Art 14 Abs 1 GG ist ebenfalls nicht verletzt. Unterstellt, Schutzgut der Eigentumsgarantie sei auch der eingerichtete und ausgeübte Gewerbebetrieb (zweifelnd BVerfGE 51, 193, 221 f), umfaßt dieser Schutz jedenfalls nicht bloße Umsatz- oder Gewinnchancen sowie tatsächliche Gegebenheiten wie bestehende Geschäftsverbindungen, Kundenstamm oder Marktstellung (BVerfGE 77, 84, 118).
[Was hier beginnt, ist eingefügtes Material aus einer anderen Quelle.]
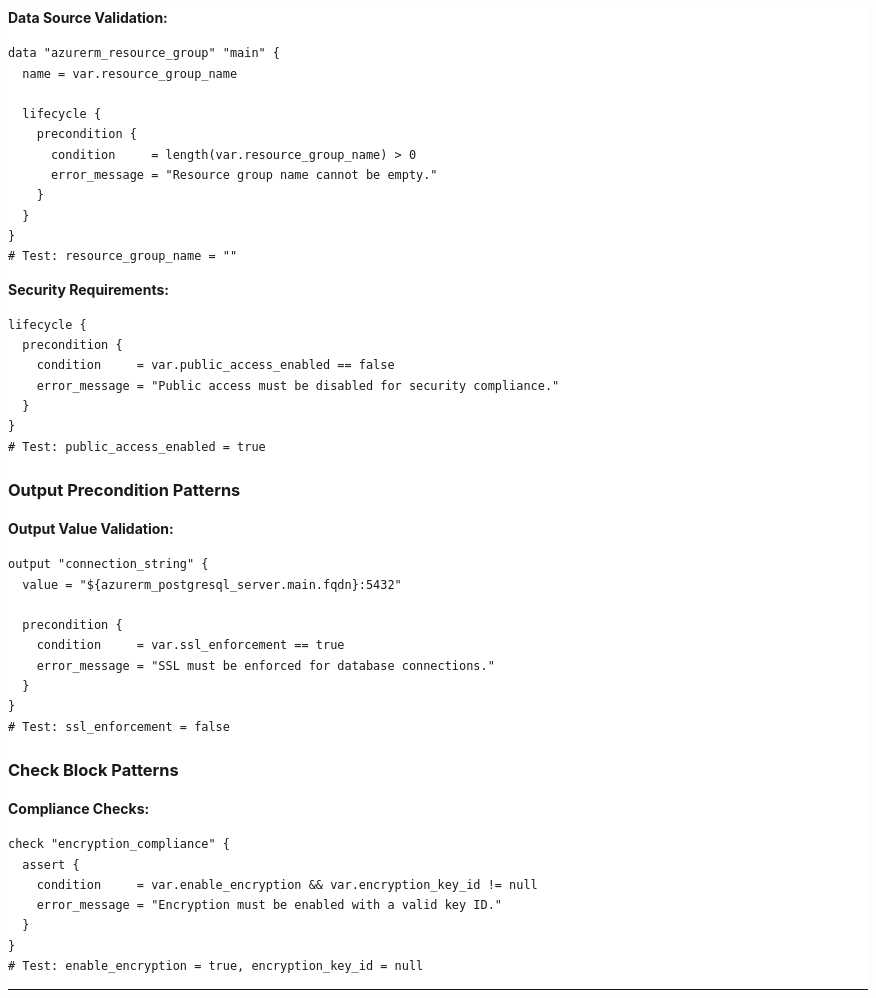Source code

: **Data Source Validation:**
```hcl
data "azurerm_resource_group" "main" {
  name = var.resource_group_name

  lifecycle {
    precondition {
      condition     = length(var.resource_group_name) > 0
      error_message = "Resource group name cannot be empty."
    }
  }
}
# Test: resource_group_name = ""
```

**Security Requirements:**
```hcl
lifecycle {
  precondition {
    condition     = var.public_access_enabled == false
    error_message = "Public access must be disabled for security compliance."
  }
}
# Test: public_access_enabled = true
```

### Output Precondition Patterns

**Output Value Validation:**
```hcl
output "connection_string" {
  value = "${azurerm_postgresql_server.main.fqdn}:5432"

  precondition {
    condition     = var.ssl_enforcement == true
    error_message = "SSL must be enforced for database connections."
  }
}
# Test: ssl_enforcement = false
```

### Check Block Patterns

**Compliance Checks:**
```hcl
check "encryption_compliance" {
  assert {
    condition     = var.enable_encryption && var.encryption_key_id != null
    error_message = "Encryption must be enabled with a valid key ID."
  }
}
# Test: enable_encryption = true, encryption_key_id = null
```

---
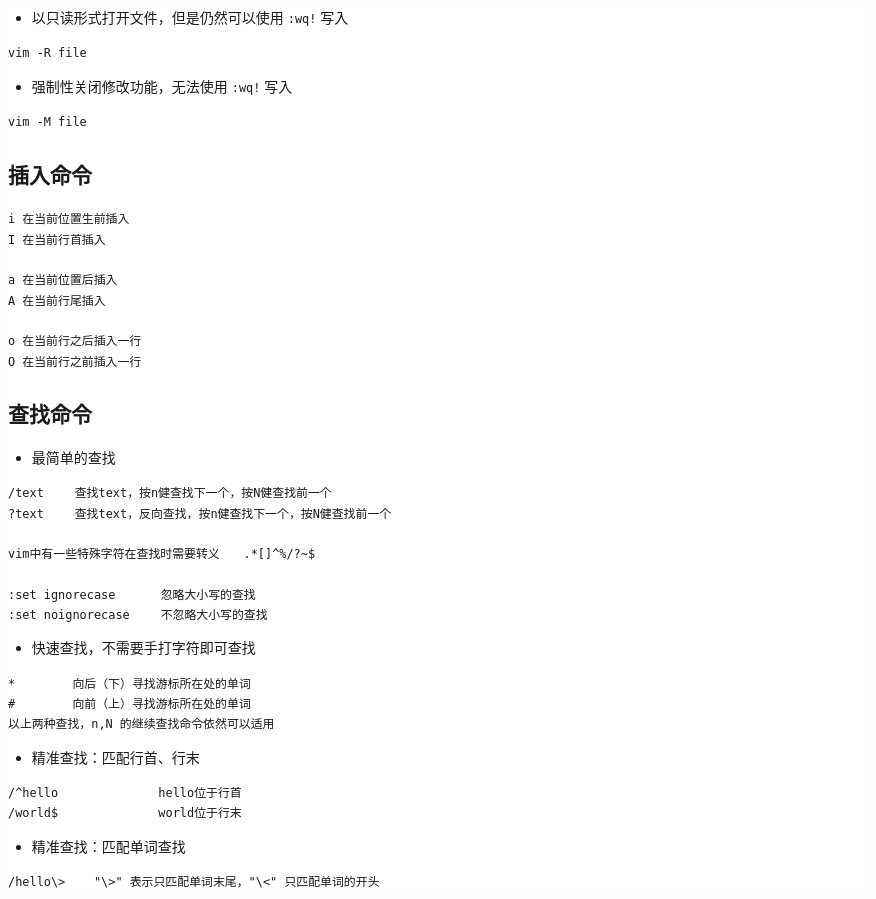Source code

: * 以只读形式打开文件，但是仍然可以使用 `:wq!` 写入

```text
vim -R file
```

* 强制性关闭修改功能，无法使用 `:wq!` 写入

```text
vim -M file
```

## 插入命令

```text
i 在当前位置生前插入
I 在当前行首插入

a 在当前位置后插入
A 在当前行尾插入

o 在当前行之后插入一行
O 在当前行之前插入一行
```

## 查找命令

* 最简单的查找

```text
/text　　 查找text，按n健查找下一个，按N健查找前一个
?text　　 查找text，反向查找，按n健查找下一个，按N健查找前一个

vim中有一些特殊字符在查找时需要转义　　.*[]^%/?~$

:set ignorecase　　   忽略大小写的查找
:set noignorecase　　 不忽略大小写的查找
```

* 快速查找，不需要手打字符即可查找

```text
*        向后（下）寻找游标所在处的单词
#        向前（上）寻找游标所在处的单词
以上两种查找，n,N 的继续查找命令依然可以适用
```

* 精准查找：匹配行首、行末

```text
/^hello              hello位于行首
/world$              world位于行末
```

* 精准查找：匹配单词查找

```text
/hello\>    "\>" 表示只匹配单词末尾，"\<" 只匹配单词的开头
```
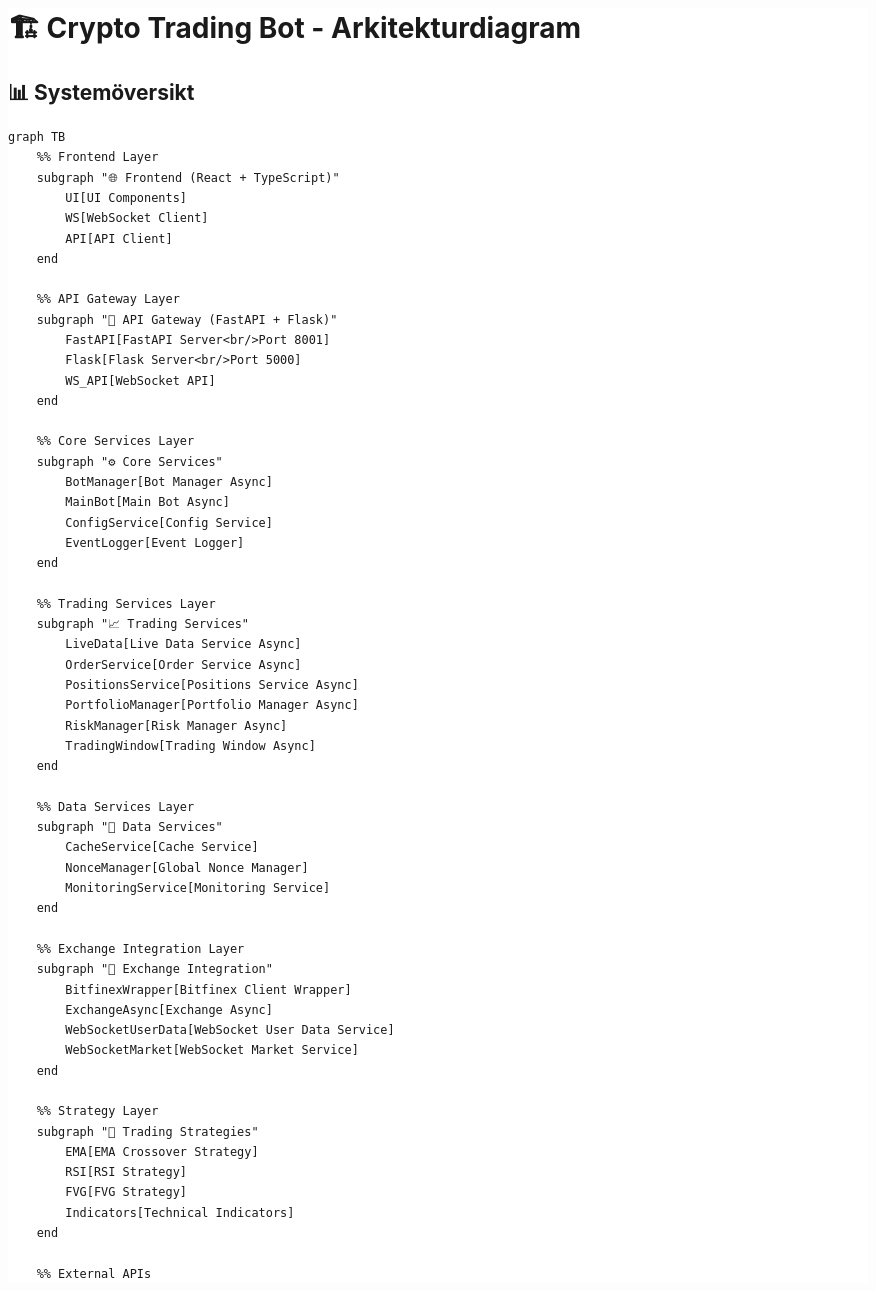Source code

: # 🏗️ Crypto Trading Bot - Arkitekturdiagram

## 📊 Systemöversikt

```mermaid
graph TB
    %% Frontend Layer
    subgraph "🌐 Frontend (React + TypeScript)"
        UI[UI Components]
        WS[WebSocket Client]
        API[API Client]
    end

    %% API Gateway Layer
    subgraph "🚪 API Gateway (FastAPI + Flask)"
        FastAPI[FastAPI Server<br/>Port 8001]
        Flask[Flask Server<br/>Port 5000]
        WS_API[WebSocket API]
    end

    %% Core Services Layer
    subgraph "⚙️ Core Services"
        BotManager[Bot Manager Async]
        MainBot[Main Bot Async]
        ConfigService[Config Service]
        EventLogger[Event Logger]
    end

    %% Trading Services Layer
    subgraph "📈 Trading Services"
        LiveData[Live Data Service Async]
        OrderService[Order Service Async]
        PositionsService[Positions Service Async]
        PortfolioManager[Portfolio Manager Async]
        RiskManager[Risk Manager Async]
        TradingWindow[Trading Window Async]
    end

    %% Data Services Layer
    subgraph "💾 Data Services"
        CacheService[Cache Service]
        NonceManager[Global Nonce Manager]
        MonitoringService[Monitoring Service]
    end

    %% Exchange Integration Layer
    subgraph "🔗 Exchange Integration"
        BitfinexWrapper[Bitfinex Client Wrapper]
        ExchangeAsync[Exchange Async]
        WebSocketUserData[WebSocket User Data Service]
        WebSocketMarket[WebSocket Market Service]
    end

    %% Strategy Layer
    subgraph "🧠 Trading Strategies"
        EMA[EMA Crossover Strategy]
        RSI[RSI Strategy]
        FVG[FVG Strategy]
        Indicators[Technical Indicators]
    end

    %% External APIs
```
Nr 21 h) AMR hat jedoch lediglich zu einer Beeinträchtigung der Umsatz- und Gewinnchancen der Klägerin bezüglich eines der von ihr hergestellten und vertriebenen Produkte geführt.
Weitere Rechtsgrundlagen für den von der Klägerin erhobenen Anspruch sind nicht ersichtlich. Soweit das LSG einen Verstoß der AMR gegen § 26 GWB (zum Rechtsweg bei Verfolgung daraus resultierender Ansprüche vgl BGH NJW 1990, 1531) verneint hat, ist dem die Revision nicht entgegengetreten.
Nach alledem hat die Klägerin keinen Anspruch gegen den Beklagten auf Aufhebung bzw auf Änderung oder Ergänzung der Nr 21 h) AMR. Dies führt zur Zurückweisung ihrer Revision.
Die Kostenentscheidung beruht auf § 193 Abs 1 und 4 SGG.